It struck as much of the minds of her listeners as they could afford to detach from the prepossessing Miss Buffkin that it had never occurred to them so to regard that unlovely market-town, but they made allowances for variation in tastes and found it possible to rejoice that some one, particularly this talkative old peeress, took pleasure in it.
"It's an interesting old place," Gage agreed, with as much irony as anything else.
"Nice change after London," Peckover chimed in, with a slight shudder at the recollection of his first impressions of that unattractive town. "Don't you think so?" he suddenly asked Miss Buffkin.
The young lady hesitated, and her hesitation could not be said to count as a testimonial to the grimy place in question. "It's not exactly lively," she answered with a smile that disclosed an irreproachable set of teeth. "When you've walked up one side of the street and down the other you are ready, if not anxious, to bid Great Bunbury a life-long farewell."
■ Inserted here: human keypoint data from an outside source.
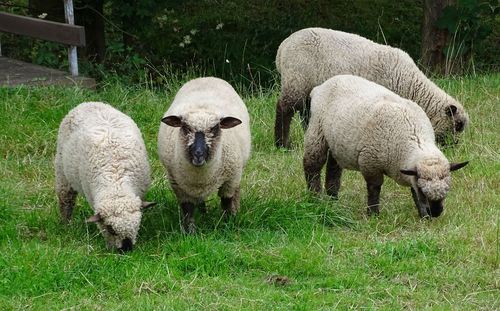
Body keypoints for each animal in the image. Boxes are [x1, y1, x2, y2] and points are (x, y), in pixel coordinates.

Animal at [54, 102, 154, 254]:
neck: (116, 184)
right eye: (110, 228)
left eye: (137, 225)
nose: (126, 249)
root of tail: (88, 103)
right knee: (66, 200)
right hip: (61, 171)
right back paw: (66, 225)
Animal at [157, 77, 250, 234]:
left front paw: (228, 224)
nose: (198, 154)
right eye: (186, 127)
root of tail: (206, 77)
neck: (201, 175)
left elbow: (226, 202)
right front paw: (190, 232)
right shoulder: (178, 186)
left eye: (215, 128)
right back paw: (203, 212)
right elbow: (188, 209)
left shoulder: (230, 179)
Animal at [274, 27, 468, 149]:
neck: (410, 85)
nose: (455, 145)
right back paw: (282, 144)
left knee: (306, 112)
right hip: (297, 79)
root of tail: (282, 47)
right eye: (457, 125)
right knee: (285, 108)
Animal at [302, 75, 470, 218]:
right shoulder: (370, 162)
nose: (435, 213)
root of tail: (321, 86)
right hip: (317, 131)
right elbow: (374, 188)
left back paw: (333, 199)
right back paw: (315, 198)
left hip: (337, 143)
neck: (413, 136)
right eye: (423, 190)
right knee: (312, 165)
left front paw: (423, 215)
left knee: (333, 169)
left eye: (448, 190)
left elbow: (412, 190)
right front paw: (373, 214)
"My dearest Ulrica," Lady Ormstork remonstrated, "you have no romance."
"If I had a sackful, Great Bunbury would shake it out of me pretty quick," her protégée retorted.
"Well," the elder lady resumed almost plaintively, "perhaps it is that I view it in the light of happier days. It used to be quite a treat to drive in from here on a fine afternoon to shop in the quaint little town."
Both men glanced at Miss Buffkin as inviting a comment.
"The things you buy there aren't much of a treat," she observed dryly.
"And that is why," proceeded Lady Ormstork, ignoring the remark, "my heart turned towards Great Bunbury and dear old Staplewick, so that I felt I must come and see it again, even at the risk of being considered intrusive."